====== Available data

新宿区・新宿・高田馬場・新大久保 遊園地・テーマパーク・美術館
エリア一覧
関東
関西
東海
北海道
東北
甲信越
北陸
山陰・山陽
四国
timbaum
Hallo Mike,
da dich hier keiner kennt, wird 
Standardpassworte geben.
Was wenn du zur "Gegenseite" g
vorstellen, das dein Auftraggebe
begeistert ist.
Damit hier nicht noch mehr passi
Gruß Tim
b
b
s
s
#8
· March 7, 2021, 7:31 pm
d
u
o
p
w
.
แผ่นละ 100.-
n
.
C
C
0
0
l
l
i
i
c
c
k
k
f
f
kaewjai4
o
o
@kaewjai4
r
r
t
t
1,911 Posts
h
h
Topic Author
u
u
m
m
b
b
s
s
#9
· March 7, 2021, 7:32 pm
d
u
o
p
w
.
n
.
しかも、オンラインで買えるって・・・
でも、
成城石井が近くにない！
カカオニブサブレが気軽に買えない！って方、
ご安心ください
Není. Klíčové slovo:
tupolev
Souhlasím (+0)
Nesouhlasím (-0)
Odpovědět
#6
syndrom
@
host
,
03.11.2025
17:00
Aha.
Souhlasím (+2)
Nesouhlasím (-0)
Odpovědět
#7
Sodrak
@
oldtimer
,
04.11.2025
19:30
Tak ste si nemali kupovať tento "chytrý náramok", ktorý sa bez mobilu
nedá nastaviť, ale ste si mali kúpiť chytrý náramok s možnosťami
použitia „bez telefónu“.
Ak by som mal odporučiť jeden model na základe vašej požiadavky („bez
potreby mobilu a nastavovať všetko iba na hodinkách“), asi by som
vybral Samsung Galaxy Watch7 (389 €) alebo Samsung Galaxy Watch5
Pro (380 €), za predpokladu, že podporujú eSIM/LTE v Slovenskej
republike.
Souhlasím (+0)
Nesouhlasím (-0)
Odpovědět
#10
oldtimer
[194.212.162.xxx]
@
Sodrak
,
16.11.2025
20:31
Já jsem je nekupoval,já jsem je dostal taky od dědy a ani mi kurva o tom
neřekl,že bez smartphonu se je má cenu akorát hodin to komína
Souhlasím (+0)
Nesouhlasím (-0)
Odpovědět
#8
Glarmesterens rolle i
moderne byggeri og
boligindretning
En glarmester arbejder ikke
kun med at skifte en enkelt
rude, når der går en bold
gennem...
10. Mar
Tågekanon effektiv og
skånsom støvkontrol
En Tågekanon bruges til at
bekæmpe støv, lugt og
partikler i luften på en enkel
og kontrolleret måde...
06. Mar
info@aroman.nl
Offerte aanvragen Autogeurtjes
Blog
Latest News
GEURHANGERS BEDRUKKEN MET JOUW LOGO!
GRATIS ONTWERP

============
====== Available data

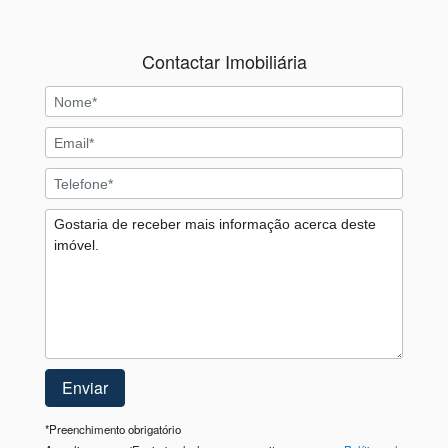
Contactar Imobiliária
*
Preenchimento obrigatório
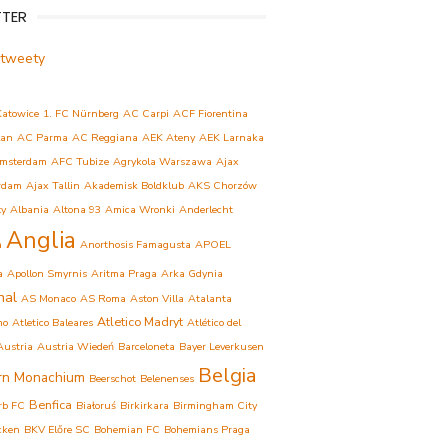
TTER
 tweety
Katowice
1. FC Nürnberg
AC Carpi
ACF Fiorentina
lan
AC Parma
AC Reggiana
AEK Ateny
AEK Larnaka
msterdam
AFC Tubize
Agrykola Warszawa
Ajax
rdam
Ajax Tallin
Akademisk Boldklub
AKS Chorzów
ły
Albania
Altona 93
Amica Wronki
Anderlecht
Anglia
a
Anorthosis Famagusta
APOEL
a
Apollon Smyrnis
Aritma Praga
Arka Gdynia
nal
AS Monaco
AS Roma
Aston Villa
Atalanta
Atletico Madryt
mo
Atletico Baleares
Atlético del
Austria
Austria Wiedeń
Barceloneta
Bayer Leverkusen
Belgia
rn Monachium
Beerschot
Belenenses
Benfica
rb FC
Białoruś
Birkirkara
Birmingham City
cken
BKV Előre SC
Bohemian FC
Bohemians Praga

============
====== Available data

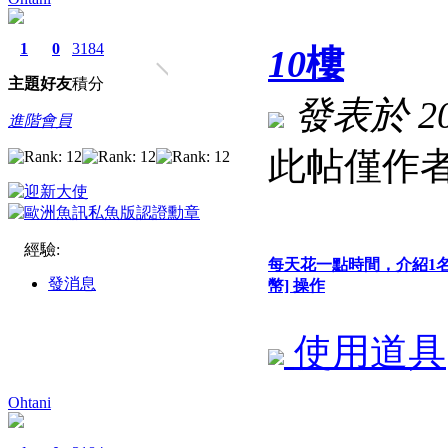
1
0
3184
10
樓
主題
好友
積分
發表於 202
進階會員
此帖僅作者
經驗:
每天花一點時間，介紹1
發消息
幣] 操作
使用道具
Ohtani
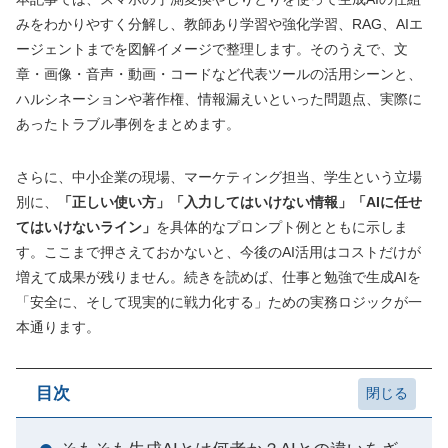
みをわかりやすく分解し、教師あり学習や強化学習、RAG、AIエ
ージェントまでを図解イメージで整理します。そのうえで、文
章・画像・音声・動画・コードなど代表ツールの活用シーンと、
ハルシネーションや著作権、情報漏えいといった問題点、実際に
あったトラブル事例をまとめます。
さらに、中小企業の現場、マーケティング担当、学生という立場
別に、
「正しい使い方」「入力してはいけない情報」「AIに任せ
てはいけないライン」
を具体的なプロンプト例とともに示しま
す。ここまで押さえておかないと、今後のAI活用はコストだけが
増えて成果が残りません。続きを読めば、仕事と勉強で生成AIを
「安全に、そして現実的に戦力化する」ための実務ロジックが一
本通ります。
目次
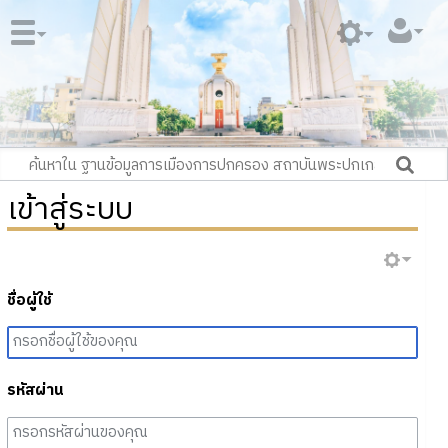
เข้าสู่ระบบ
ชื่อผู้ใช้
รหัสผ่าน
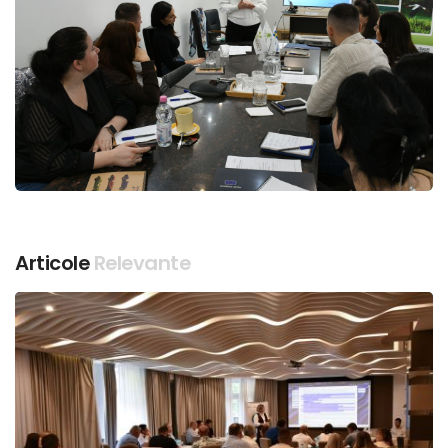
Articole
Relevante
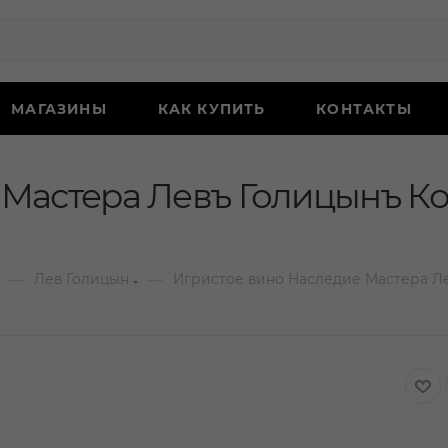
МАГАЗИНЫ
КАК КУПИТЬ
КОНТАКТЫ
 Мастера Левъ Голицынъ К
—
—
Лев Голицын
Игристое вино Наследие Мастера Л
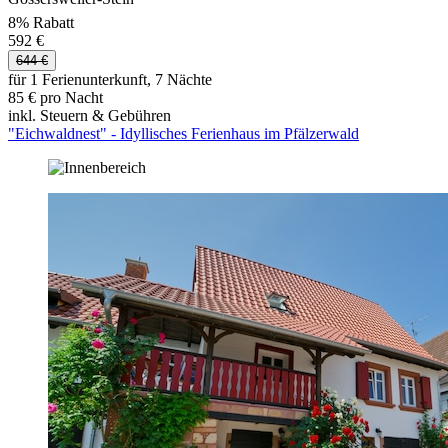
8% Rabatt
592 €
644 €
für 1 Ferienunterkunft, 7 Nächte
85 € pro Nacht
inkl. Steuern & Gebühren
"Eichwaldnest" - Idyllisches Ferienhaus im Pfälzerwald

============

Exercise brief >> Note each line above that holds "Мастера", then copy all of them.

Result for this exercise >>
 Мастера Левъ Голицынъ К
Игристое вино Наследие Мастера Л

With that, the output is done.